Film Zabou : La vie d’une self-made woman

Le Premier ministre (g) a apprécié la promesse du réalisateur d’écrire un récit sur le président Goïta

Publié mercredi 23 mars 2022 à 12:07
Film Zabou : La vie d’une self-made woman

L’avant-première du film «Zabou» ou étoile des sables d’ Abdoulaye Ascofaré a été projeté, lundi  dernier, au Cinéma Magic de Bamako (ex-Babemba) en présence du Premier ministre,  Choguel Kokalla Maïga, du ministre de l'Artisanat, de la Culture, de l'Industrie hôtelière et du Tourisme, Andogoly Guindo, et du réalisateur lui-même.

Étaient aussi présents le directeur du Centre national cinématographique du Mali (CNCM), Modibo Souaré, et d’autres cinéphiles. 

Le film «Zabou» est un documentaire de 1h31 mn exactement qui retrace la vie d'une self-made women (une femme qui a tout acquis par son mérite).

Cette femme exceptionnelle est partie du néant pour se retrouver dans l’élite, avant de dégringoler  et finir dans une situation de détresse.

C’est l’histoire d’une jeune fille de Gao qui décide de se lancer dans une aventure incertaine en empruntant comme échelle la danse et le libertinage qui la conduiront dans plusieurs pays d’Afrique, d’Europe, avant de revenir à Bamako.

Le scénario interroge aussi sur le parcours de la jeune femme, sa brillante et vertigineuse ascension puis sa chute brutale, autrement dit son effondrement moral et l’altération mentale qui s’en est suivie.

Le film montre que Zabou est vraiment une femme battante et souriante. Un documentaire très passionnant qui fait voyager les cinéphiles  dans le temps de la période des années 70.

Ce long métrage restitue une vie marquée de passion, d’aventures et de libertinage.

Le film raconte l’histoire  d’une des premières vedettes africaines de  danse  dans les salles et mannequin, en  l’occurrence Zabou, de son vrai nom Zeynaba Arouhenna Maïga, ancienne secrétaire du célébrissime  cabaret de Paris : «Le Crazy Horse Saloon», dont le nom à l’affiche «Miss Zabôô» en France dans les années 1970 faisait saliver nombre de clients.

 Dans le film, les parents de Zabou et les siens au village témoignent de ses qualités humaines, notamment sa bonté et son esprit de partage.

Le Premier ministre Choguel Kokalla Maïga a salué le réalisateur et la bravoure de Zabou.

Très ému par la qualité du film et le parcours d’une femme exceptionnelle, il s’est   exprimé en bon croyant. «Chacun de nous ne fait que suivre son destin».

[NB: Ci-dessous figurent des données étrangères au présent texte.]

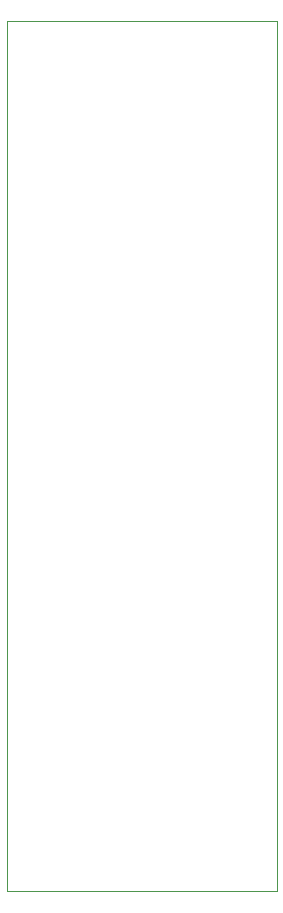
<source format=gko>
G75*
G70*
%OFA0B0*%
%FSLAX24Y24*%
%IPPOS*%
%LPD*%
%AMOC8*
5,1,8,0,0,1.08239X$1,22.5*
%
%ADD10C,0.0000*%
D10*
X002127Y000151D02*
X002127Y029151D01*
X011119Y029151D01*
X011119Y000151D01*
X002127Y000151D01*
M02*

</source>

Le chef du gouvernement a aussi apprécié la promesse du réalisateur d’écrire un récit sur l’engagement d’un  président pour la cause de son pays, notamment le colonel Assimi Goïta sans le citer.

 Il a aussi fait un rappel historique sur les différents régimes et souligné que chacun d’entre eux avait son côté fort, mais aussi son maillon faible.

Il a rappelé l’engagement et la détermination du président de la Transition qui lui a accordé sa confiance pour la réussite de la Transition.  

Le réalisateur Abdoulaye Ascofaré a salué l’accompagnement des plus hautes autorités  et dédié un poème au Premier ministre, intitulé : «Aveu à Choguel Maïga».

«La réalisation de ce film a pris une grande partie de ma vie», a expliqué le réalisateur Ascofaré, avant de remercier tous ceux qui ont intervenu dans la réalisation de ce documentaire qui a pris 16 longues années.

Il a exprimé son regret pour la disparition de Zabou, il y’a 6 mois et a demandé d’observer une minute de silence à sa mémoire.  

Abdoulaye Ascofaré est né en 1949 à Gao. Il est diplômé de l’Institut d’état de la cinématographie de l’ex-URSS et est auteur de plusieurs films : «Faraw», «Une Dame noire du siècle» et «M’sieur», entre autres.